報告書は安威川ダムそのものの建設是非については、監査の対象にしておらず、利水としての浄水建設について今後の需要予測の見直しの必要性などから「中止を視野にいれて見直す」必要性を指摘しています。
府は2010年までに1日最大給水量を253万dと下方修正して第7次拡張計画をすすめていますが、今後の社会情勢の変化に伴う水需要によっては予測した給水量が妥当性を欠く場合もあることを指摘。2000年に水需要予測が見直されて以来3年経過しており「実態と予測に大幅な乖離(かいり)がないかを検討すべき」だと指摘しています。
報告書はさらに、府が2010年までに確保しなければならない水利権を43万dとしていること、そのうち23万dが工業用水の転用でまかなえること、残り20万dも下方修正される可能性があり、府が安威川ダム(7万d)、紀ノ川利水(13万d)と予定している「複数水源の実現は『費用対効果』等を十分に検討していくべきである」と事実上の見直しを求めています。

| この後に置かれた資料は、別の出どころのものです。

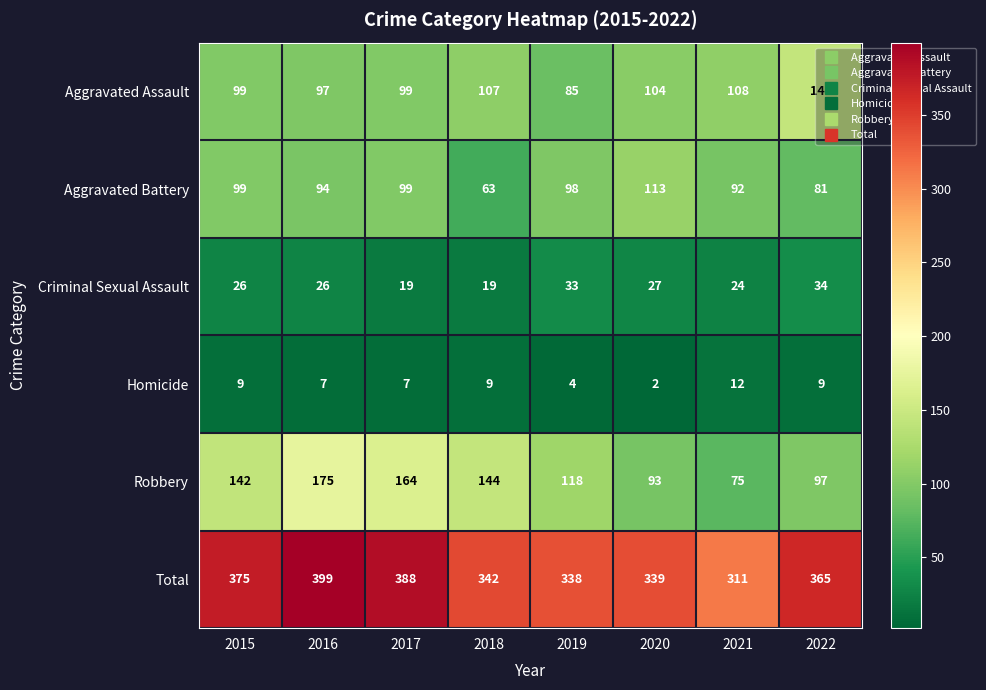

What is the difference between the highest and lowest values at 2017?

381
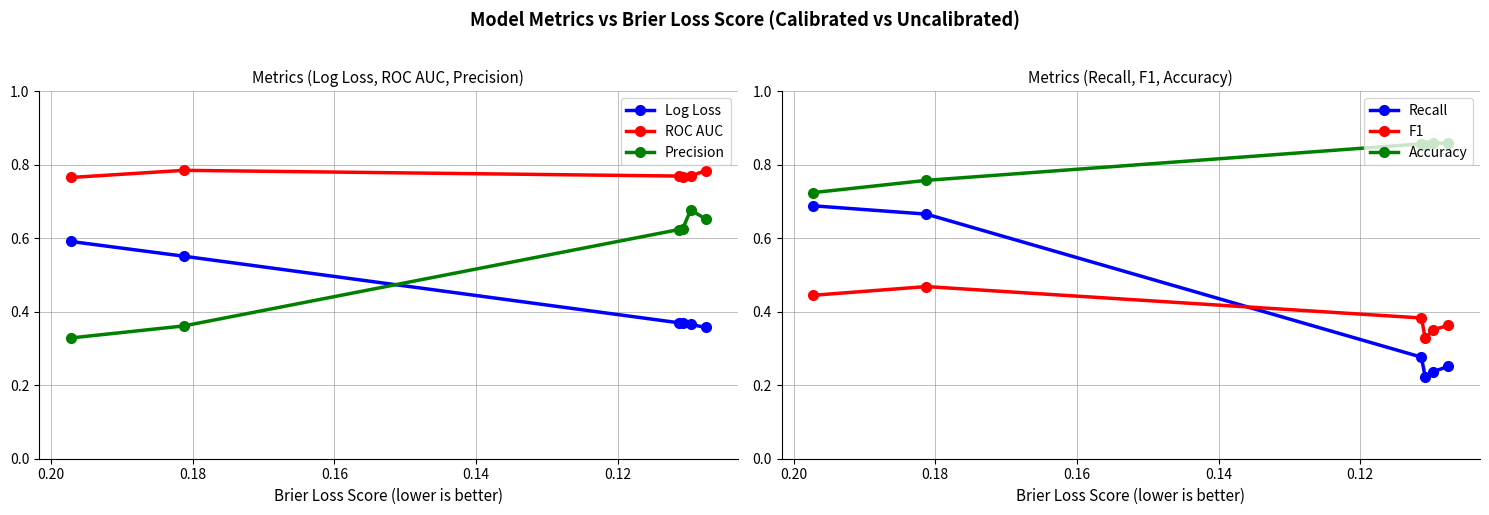

At how many categories does at least one series exceed 0?

6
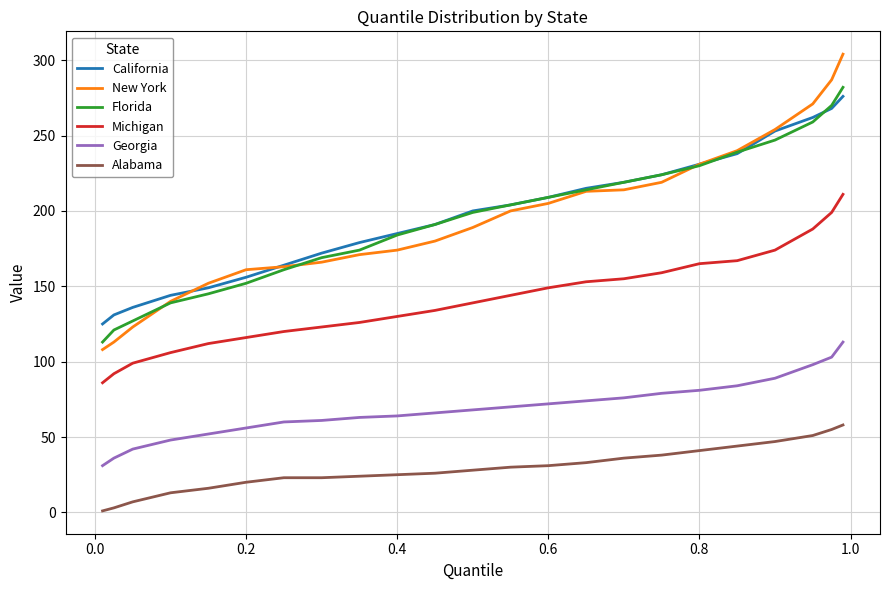

What is the difference between the maximum and minimum values in the Michigan series?

125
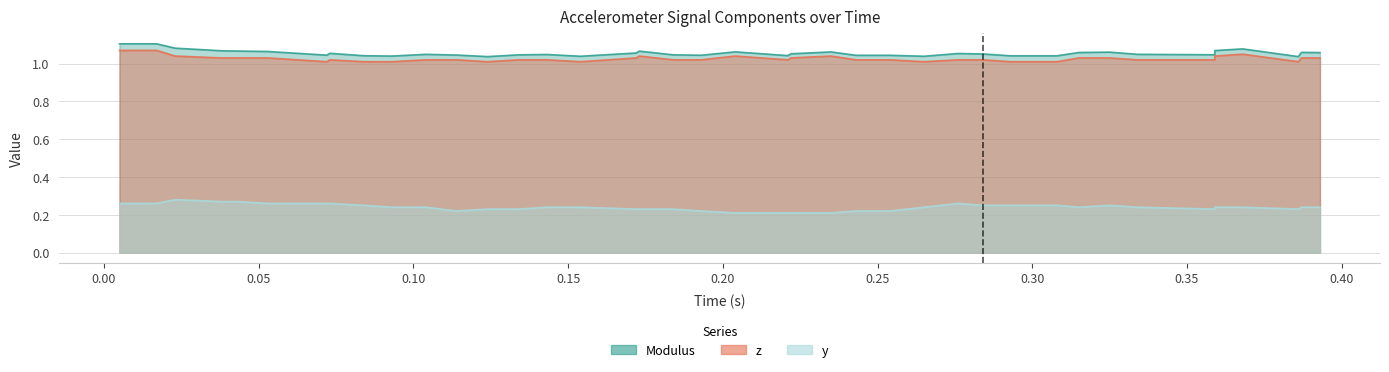

What is the maximum value shown in the chart?

1.1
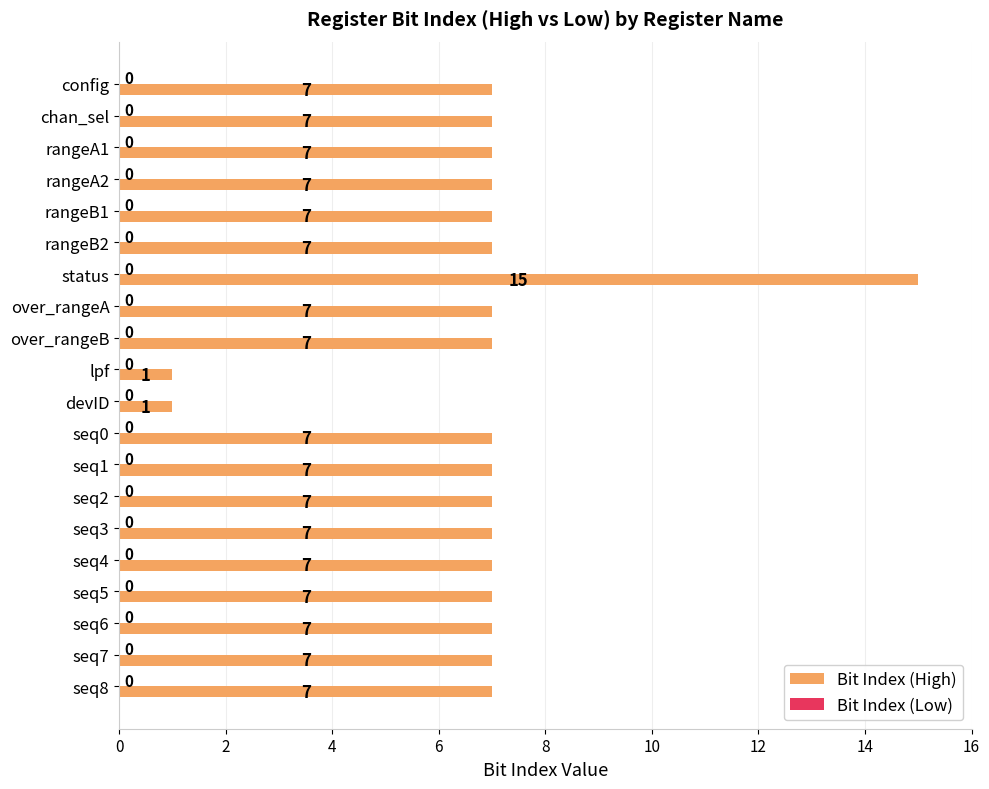

At which category does the chart reach its peak across all series?

status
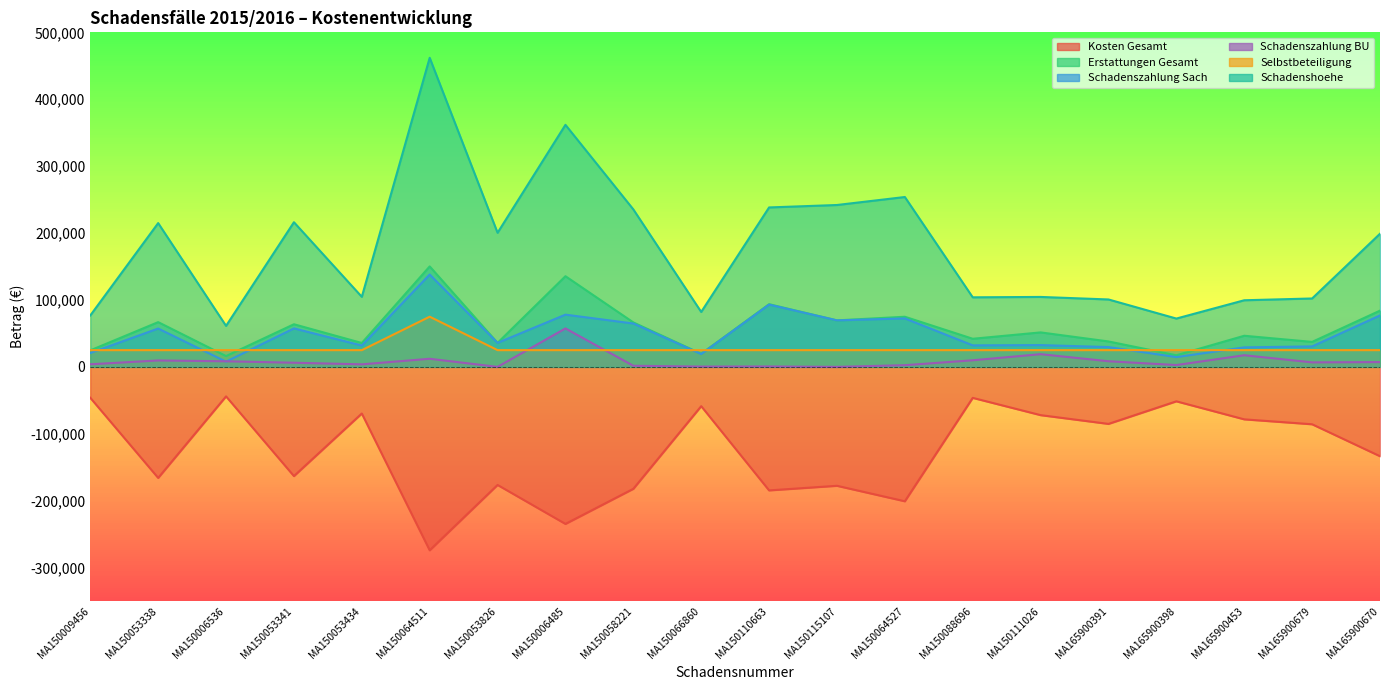

Reading left to right, list all the values displayed in this chart.

Kosten Gesamt: MA150009456=-46210.7	MA150053338=-165971.0	MA150006536=-44088.0	MA150053341=-163245.0	MA150053434=-69693.0	MA150064511=-274141.0	MA150053826=-176483.0	MA150006485=-234732.0	MA150058221=-182286.5	MA150066860=-58735.0	MA150110663=-184615.0	MA150115107=-177747.0	MA150064527=-200887.0	MA150088696=-46333.0	MA150111026=-72146.0	MA165900391=-85240.0	MA165900398=-51500.0	MA165900453=-78432.0	MA165900679=-85789.0	MA165900670=-133546.0
Erstattungen Gesamt: MA150009456=24645.0	MA150053338=66868.7	MA150006536=16118.2	MA150053341=63700.9	MA150053434=35684.1	MA150064511=150141.8	MA150053826=35865.0	MA150006485=135503.0	MA150058221=66453.5	MA150066860=19581.7	MA150110663=93689.0	MA150115107=69493.8	MA150064527=74910.1	MA150088696=41997.6	MA150111026=51515.3	MA165900391=37992.1	MA165900398=17298.0	MA165900453=46496.2	MA165900679=37321.7	MA165900670=84034.3
Schadenszahlung Sach: MA150009456=20763.3	MA150053338=57300.2	MA150006536=7766.3	MA150053341=57504.8	MA150053434=31898.7	MA150064511=138023.2	MA150053826=35865.0	MA150006485=78054.5	MA150058221=64814.7	MA150066860=19144.3	MA150110663=93065.5	MA150115107=69493.8	MA150064527=72408.5	MA150088696=32149.0	MA150111026=32552.4	MA165900391=29580.2	MA165900398=14572.8	MA165900453=29111.6	MA165900679=30595.9	MA165900670=76879.6
Schadenszahlung BU: MA150009456=3881.7	MA150053338=9568.5	MA150006536=8351.9	MA150053341=6196.0	MA150053434=3785.4	MA150064511=12118.6	MA150053826=0.0	MA150006485=57448.5	MA150058221=1638.8	MA150066860=437.4	MA150110663=623.5	MA150115107=0.0	MA150064527=2501.6	MA150088696=9848.5	MA150111026=18963.0	MA165900391=8411.8	MA165900398=2725.2	MA165900453=17384.6	MA165900679=6725.8	MA165900670=7154.7
Selbstbeteiligung: MA150009456=25000.0	MA150053338=25000.0	MA150006536=25000.0	MA150053341=25000.0	MA150053434=25000.0	MA150064511=75000.0	MA150053826=25000.0	MA150006485=25000.0	MA150058221=25000.0	MA150066860=25000.0	MA150110663=25000.0	MA150115107=25000.0	MA150064527=25000.0	MA150088696=25000.0	MA150111026=25000.0	MA165900391=25000.0	MA165900398=25000.0	MA165900453=25000.0	MA165900679=25000.0	MA165900670=25000.0
Schadenshoehe: MA150009456=76849.2	MA150053338=214889.0	MA150006536=61267.2	MA150053341=216189.3	MA150053434=104676.4	MA150064511=461925.6	MA150053826=200399.3	MA150006485=361748.3	MA150058221=235366.0	MA150066860=82076.0	MA150110663=238291.5	MA150115107=241934.0	MA150064527=253880.6	MA150088696=103953.2	MA150111026=104524.4	MA165900391=100744.9	MA165900398=72205.9	MA165900453=99553.4	MA165900679=102226.5	MA165900670=198967.2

安威川ダム建設では、有識者で構成される府の建設事業評価委員会の安威川部会も利水については「必要性を十分確認するにいたっていない」と中間報告をまとめています。府は、「淀川以外の複数水源の確保は危機管理の一環」として安威川ダム建設に固執する姿勢をとっています。
府はムダな事業やめよ
日本共産党の阿部誠行府議は「建設評価委員会の報告に加え、今回の外部監査でも利水の水需要に疑問が投げかけられた以上、府はいったん安威川ダム計画を中止すべきだと思う。治水面でもわが党の質問で、100年に1回の大雨にも十分対応できることが明らかになっている。ムダな大型公共事業を見直して府民の福祉、教育、くらしに回すことこそ今緊急に必要なことです」と話しています。